A EMPREGADA DOMÉSTICA

- Num tenho nada cum a cunversa não. Mas tô veno qui tudo aqui tá pareceno “Bom Bril”: tão inrolado, qui ninguém sabe onde o fio cumeça e onde termina!3


A MÃE

- Ninguém está pedindo a você opinião. Se já “arrumou” tudo, pode ir descansar os "cambitos", ou arruar. Um pouco de liberdade, e a corda vai longe. É isso que acontece. Gente intrometida!...


OUTRA FILHA

- Enquanto vocês estavam discutindo, eu estava pensando numa coisa: este negócio de família está ficando mesmo complicado. Aqui em casa, principalmente. É incrível: tudo parece depender de dinheiro, e vocês...


O PAI (prosseguindo, no lavatório)

- Dinheiro!... Já vem você também falar em dinheiro! Todo mundo já estava esquecendo, e agora vai começar de novo a novela. Ah! se vai! Querem saber de uma coisa? Com este Natal magrelo, esquelético, de terceiro mundo, o melhor que faço é “cair nos braços do Morfeu”. Natal é só hoje, e amanhã quem vai enfrentar o batente sou eu. Por falar em Natal...

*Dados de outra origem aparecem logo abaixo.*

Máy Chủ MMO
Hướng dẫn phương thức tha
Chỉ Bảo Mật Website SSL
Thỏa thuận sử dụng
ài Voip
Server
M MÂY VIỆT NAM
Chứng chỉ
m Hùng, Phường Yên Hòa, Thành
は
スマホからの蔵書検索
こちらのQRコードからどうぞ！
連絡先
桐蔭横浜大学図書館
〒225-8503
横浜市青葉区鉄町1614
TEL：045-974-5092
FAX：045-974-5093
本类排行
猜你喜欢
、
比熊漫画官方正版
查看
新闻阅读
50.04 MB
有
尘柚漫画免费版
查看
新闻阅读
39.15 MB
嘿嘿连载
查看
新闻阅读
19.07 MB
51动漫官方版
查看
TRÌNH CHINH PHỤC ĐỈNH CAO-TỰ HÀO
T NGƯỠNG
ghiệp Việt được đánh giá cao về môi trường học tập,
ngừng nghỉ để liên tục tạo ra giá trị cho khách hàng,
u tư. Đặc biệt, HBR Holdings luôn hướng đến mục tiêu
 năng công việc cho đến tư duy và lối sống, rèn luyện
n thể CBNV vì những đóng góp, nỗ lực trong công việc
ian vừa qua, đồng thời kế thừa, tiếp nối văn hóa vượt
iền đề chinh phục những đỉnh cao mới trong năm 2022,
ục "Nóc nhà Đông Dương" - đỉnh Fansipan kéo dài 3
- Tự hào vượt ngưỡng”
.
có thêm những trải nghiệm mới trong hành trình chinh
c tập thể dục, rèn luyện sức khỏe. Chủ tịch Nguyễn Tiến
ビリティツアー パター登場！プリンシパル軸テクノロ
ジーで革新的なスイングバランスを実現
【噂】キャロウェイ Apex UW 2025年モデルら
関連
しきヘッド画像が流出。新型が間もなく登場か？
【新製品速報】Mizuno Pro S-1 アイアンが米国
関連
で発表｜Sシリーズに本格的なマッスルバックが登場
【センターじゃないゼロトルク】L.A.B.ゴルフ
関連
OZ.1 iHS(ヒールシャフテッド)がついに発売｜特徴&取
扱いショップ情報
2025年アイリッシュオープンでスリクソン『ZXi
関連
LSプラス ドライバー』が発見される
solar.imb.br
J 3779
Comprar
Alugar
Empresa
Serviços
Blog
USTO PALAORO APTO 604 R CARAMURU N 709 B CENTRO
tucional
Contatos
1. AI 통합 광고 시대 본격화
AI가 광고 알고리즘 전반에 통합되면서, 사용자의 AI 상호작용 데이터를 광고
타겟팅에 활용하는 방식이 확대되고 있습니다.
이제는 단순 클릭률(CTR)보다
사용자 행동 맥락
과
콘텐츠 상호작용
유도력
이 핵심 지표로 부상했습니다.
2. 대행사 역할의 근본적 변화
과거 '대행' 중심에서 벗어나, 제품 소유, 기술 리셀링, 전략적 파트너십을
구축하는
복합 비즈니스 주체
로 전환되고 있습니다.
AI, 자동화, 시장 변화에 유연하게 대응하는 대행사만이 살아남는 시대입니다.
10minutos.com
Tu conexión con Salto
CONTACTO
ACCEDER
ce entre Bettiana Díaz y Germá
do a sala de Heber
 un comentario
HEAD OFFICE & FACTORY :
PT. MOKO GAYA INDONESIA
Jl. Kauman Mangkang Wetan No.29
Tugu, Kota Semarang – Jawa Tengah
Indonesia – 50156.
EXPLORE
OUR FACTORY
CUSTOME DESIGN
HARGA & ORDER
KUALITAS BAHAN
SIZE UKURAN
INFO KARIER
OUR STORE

O PAI (voltando-se do lavatório)

- Uai! Onde estão vocês? Ah! já foram ver baboseiras ou coisa semelhante! E eu fiquei aqui, no banheiro, feito bobo, falando para as paredes, como retardado!... Outro Natal virá, cambada, vocês me pagam! O Ano Novo também está chegando. Vocês não perdem por esperar!


1 - Referência à nota de R$50,00

2 - População atualizada em 2017, de acordo com relatório da ONU

3 - Linguagem usada não com preconceito, mas num contexto mais antigo, quando se notava pouca escolaridade das domésticas. 

 Nota: Alguém poderá objetar que esse texto foge um pouco do objetivo do site. Eu diria que não, por causa do sentido também religioso que se esconde nele. Eu mesmo conheci famílias vivendo os aspectos negativos no texto existentes, fora também das festas natalinas. Finalmente, o texto pode ser entendido como um "teatrinho" familiar.